TASK BRIEF -> Exactly as written, output each record given below.

Data extracted from a collection:
==========
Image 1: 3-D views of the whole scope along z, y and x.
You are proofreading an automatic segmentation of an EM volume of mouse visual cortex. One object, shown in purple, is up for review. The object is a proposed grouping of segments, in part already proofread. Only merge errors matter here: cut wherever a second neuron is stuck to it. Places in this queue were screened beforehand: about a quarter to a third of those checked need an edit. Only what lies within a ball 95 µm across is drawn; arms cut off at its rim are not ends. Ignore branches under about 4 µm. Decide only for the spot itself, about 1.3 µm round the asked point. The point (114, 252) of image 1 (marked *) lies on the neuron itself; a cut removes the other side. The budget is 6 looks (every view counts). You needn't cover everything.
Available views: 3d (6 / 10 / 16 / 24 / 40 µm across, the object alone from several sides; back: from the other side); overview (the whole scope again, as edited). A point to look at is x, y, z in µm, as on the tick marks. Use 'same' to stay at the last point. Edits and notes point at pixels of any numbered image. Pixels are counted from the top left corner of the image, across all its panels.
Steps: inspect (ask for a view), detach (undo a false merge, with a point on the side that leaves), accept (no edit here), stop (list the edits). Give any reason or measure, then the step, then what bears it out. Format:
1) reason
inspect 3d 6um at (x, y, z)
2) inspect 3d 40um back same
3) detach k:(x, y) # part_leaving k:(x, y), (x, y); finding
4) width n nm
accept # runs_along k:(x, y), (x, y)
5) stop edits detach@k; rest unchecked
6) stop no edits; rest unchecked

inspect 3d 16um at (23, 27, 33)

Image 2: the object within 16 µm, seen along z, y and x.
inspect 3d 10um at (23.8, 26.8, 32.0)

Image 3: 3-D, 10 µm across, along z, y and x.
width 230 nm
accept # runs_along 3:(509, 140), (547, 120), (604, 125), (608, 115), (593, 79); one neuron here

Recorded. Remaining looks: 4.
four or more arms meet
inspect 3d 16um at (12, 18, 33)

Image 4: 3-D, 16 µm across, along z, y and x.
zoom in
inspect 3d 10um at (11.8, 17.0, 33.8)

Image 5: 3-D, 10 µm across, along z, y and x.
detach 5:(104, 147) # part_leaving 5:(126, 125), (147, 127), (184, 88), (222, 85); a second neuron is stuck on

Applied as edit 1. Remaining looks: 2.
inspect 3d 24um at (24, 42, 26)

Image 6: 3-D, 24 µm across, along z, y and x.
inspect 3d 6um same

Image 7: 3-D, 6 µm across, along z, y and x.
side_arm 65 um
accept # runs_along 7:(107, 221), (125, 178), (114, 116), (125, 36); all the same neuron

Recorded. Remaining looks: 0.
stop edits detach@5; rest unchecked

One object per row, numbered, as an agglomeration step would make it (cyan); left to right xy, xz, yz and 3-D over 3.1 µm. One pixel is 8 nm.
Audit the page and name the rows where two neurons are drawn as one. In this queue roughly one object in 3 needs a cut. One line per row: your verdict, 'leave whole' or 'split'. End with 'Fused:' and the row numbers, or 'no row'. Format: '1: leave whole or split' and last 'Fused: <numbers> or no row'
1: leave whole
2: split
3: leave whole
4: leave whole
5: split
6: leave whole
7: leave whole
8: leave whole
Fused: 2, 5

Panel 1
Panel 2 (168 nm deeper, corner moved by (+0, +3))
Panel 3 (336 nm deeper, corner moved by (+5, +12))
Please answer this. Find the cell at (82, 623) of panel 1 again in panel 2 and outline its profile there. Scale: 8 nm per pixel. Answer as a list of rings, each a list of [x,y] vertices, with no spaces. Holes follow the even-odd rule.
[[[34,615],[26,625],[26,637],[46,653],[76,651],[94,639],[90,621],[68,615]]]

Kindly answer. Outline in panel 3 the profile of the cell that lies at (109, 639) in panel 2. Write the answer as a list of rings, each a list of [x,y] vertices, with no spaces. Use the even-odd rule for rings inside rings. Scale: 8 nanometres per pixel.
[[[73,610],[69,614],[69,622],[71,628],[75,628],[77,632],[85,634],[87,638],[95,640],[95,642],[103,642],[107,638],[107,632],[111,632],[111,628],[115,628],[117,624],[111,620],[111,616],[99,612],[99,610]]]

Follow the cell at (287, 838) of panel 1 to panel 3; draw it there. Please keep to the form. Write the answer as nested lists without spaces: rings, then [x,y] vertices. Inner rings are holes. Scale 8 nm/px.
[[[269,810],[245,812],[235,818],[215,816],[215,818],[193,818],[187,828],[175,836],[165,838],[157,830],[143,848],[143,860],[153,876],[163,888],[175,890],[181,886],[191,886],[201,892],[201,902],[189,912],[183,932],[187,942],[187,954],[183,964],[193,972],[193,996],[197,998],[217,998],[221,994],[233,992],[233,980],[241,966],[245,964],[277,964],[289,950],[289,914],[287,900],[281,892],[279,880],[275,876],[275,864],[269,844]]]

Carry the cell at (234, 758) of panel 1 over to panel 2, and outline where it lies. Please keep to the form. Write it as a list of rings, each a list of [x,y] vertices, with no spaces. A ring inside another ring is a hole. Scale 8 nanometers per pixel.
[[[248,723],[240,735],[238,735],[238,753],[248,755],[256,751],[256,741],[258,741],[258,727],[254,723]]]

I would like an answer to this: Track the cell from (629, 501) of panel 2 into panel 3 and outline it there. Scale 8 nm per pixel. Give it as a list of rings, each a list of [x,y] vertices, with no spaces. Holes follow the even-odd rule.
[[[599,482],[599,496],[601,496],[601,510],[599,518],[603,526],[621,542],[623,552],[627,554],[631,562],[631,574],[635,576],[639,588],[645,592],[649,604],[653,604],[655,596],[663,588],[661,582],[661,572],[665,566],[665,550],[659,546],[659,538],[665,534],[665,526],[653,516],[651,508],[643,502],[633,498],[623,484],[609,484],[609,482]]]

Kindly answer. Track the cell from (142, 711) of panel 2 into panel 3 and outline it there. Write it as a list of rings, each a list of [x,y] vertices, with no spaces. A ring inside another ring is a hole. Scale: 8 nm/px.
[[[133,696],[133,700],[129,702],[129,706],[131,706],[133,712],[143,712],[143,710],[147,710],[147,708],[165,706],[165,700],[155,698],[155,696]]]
==========
ANSWER TO THE EXERCISE ->
Image 1: 3-D views of the whole scope along z, y and x.
You are proofreading an automatic segmentation of an EM volume of mouse visual cortex. One object, shown in purple, is up for review. The object is a proposed grouping of segments, in part already proofread. Only merge errors matter here: cut wherever a second neuron is stuck to it. Places in this queue were screened beforehand: about a quarter to a third of those checked need an edit. Only what lies within a ball 95 µm across is drawn; arms cut off at its rim are not ends. Ignore branches under about 4 µm. Decide only for the spot itself, about 1.3 µm round the asked point. The point (114, 252) of image 1 (marked *) lies on the neuron itself; a cut removes the other side. The budget is 6 looks (every view counts). You needn't cover everything.
Available views: 3d (6 / 10 / 16 / 24 / 40 µm across, the object alone from several sides; back: from the other side); overview (the whole scope again, as edited). A point to look at is x, y, z in µm, as on the tick marks. Use 'same' to stay at the last point. Edits and notes point at pixels of any numbered image. Pixels are counted from the top left corner of the image, across all its panels.
Steps: inspect (ask for a view), detach (undo a false merge, with a point on the side that leaves), accept (no edit here), stop (list the edits). Give any reason or measure, then the step, then what bears it out. Format:
1) reason
inspect 3d 6um at (x, y, z)
2) inspect 3d 40um back same
3) detach k:(x, y) # part_leaving k:(x, y), (x, y); finding
4) width n nm
accept # runs_along k:(x, y), (x, y)
5) stop edits detach@k; rest unchecked
6) stop no edits; rest unchecked

inspect 3d 16um at (23, 27, 33)

Image 2: the object within 16 µm, seen along z, y and x.
inspect 3d 10um at (23.8, 26.8, 32.0)

Image 3: 3-D, 10 µm across, along z, y and x.
width 230 nm
accept # runs_along 3:(509, 140), (547, 120), (604, 125), (608, 115), (593, 79); one neuron here

Recorded. Remaining looks: 4.
four or more arms meet
inspect 3d 16um at (12, 18, 33)

Image 4: 3-D, 16 µm across, along z, y and x.
zoom in
inspect 3d 10um at (11.8, 17.0, 33.8)

Image 5: 3-D, 10 µm across, along z, y and x.
detach 5:(104, 147) # part_leaving 5:(126, 125), (147, 127), (184, 88), (222, 85); a second neuron is stuck on

Applied as edit 1. Remaining looks: 2.
inspect 3d 24um at (24, 42, 26)

Image 6: 3-D, 24 µm across, along z, y and x.
inspect 3d 6um same

Image 7: 3-D, 6 µm across, along z, y and x.
side_arm 65 um
accept # runs_along 7:(107, 221), (125, 178), (114, 116), (125, 36); all the same neuron

Recorded. Remaining looks: 0.
stop edits detach@5; rest unchecked

One object per row, numbered, as an agglomeration step would make it (cyan); left to right xy, xz, yz and 3-D over 3.1 µm. One pixel is 8 nm.
Audit the page and name the rows where two neurons are drawn as one. In this queue roughly one object in 3 needs a cut. One line per row: your verdict, 'leave whole' or 'split'. End with 'Fused:' and the row numbers, or 'no row'. Format: '1: leave whole or split' and last 'Fused: <numbers> or no row'
1: leave whole
2: split
3: leave whole
4: leave whole
5: split
6: leave whole
7: leave whole
8: leave whole
Fused: 2, 5

Panel 1
Panel 2 (168 nm deeper, corner moved by (+0, +3))
Panel 3 (336 nm deeper, corner moved by (+5, +12))
Please answer this. Find the cell at (82, 623) of panel 1 again in panel 2 and outline its profile there. Scale: 8 nm per pixel. Answer as a list of rings, each a list of [x,y] vertices, with no spaces. Holes follow the even-odd rule.
[[[34,615],[26,625],[26,637],[46,653],[76,651],[94,639],[90,621],[68,615]]]

Kindly answer. Outline in panel 3 the profile of the cell that lies at (109, 639) in panel 2. Write the answer as a list of rings, each a list of [x,y] vertices, with no spaces. Use the even-odd rule for rings inside rings. Scale: 8 nanometres per pixel.
[[[73,610],[69,614],[69,622],[71,628],[75,628],[77,632],[85,634],[87,638],[95,640],[95,642],[103,642],[107,638],[107,632],[111,632],[111,628],[115,628],[117,624],[111,620],[111,616],[99,612],[99,610]]]

Follow the cell at (287, 838) of panel 1 to panel 3; draw it there. Please keep to the form. Write the answer as nested lists without spaces: rings, then [x,y] vertices. Inner rings are holes. Scale 8 nm/px.
[[[269,810],[245,812],[235,818],[215,816],[215,818],[193,818],[187,828],[175,836],[165,838],[157,830],[143,848],[143,860],[153,876],[163,888],[175,890],[181,886],[191,886],[201,892],[201,902],[189,912],[183,932],[187,942],[187,954],[183,964],[193,972],[193,996],[197,998],[217,998],[221,994],[233,992],[233,980],[241,966],[245,964],[277,964],[289,950],[289,914],[287,900],[281,892],[279,880],[275,876],[275,864],[269,844]]]

Carry the cell at (234, 758) of panel 1 over to panel 2, and outline where it lies. Please keep to the form. Write it as a list of rings, each a list of [x,y] vertices, with no spaces. A ring inside another ring is a hole. Scale 8 nanometers per pixel.
[[[248,723],[240,735],[238,735],[238,753],[248,755],[256,751],[256,741],[258,741],[258,727],[254,723]]]

I would like an answer to this: Track the cell from (629, 501) of panel 2 into panel 3 and outline it there. Scale 8 nm per pixel. Give it as a list of rings, each a list of [x,y] vertices, with no spaces. Holes follow the even-odd rule.
[[[599,482],[599,496],[601,496],[601,510],[599,518],[603,526],[621,542],[623,552],[627,554],[631,562],[631,574],[635,576],[639,588],[645,592],[649,604],[653,604],[655,596],[663,588],[661,582],[661,572],[665,566],[665,550],[659,546],[659,538],[665,534],[665,526],[653,516],[651,508],[643,502],[633,498],[623,484],[609,484],[609,482]]]

Kindly answer. Track the cell from (142, 711) of panel 2 into panel 3 and outline it there. Write it as a list of rings, each a list of [x,y] vertices, with no spaces. A ring inside another ring is a hole. Scale: 8 nm/px.
[[[133,696],[133,700],[129,702],[129,706],[131,706],[133,712],[143,712],[143,710],[147,710],[147,708],[165,706],[165,700],[155,698],[155,696]]]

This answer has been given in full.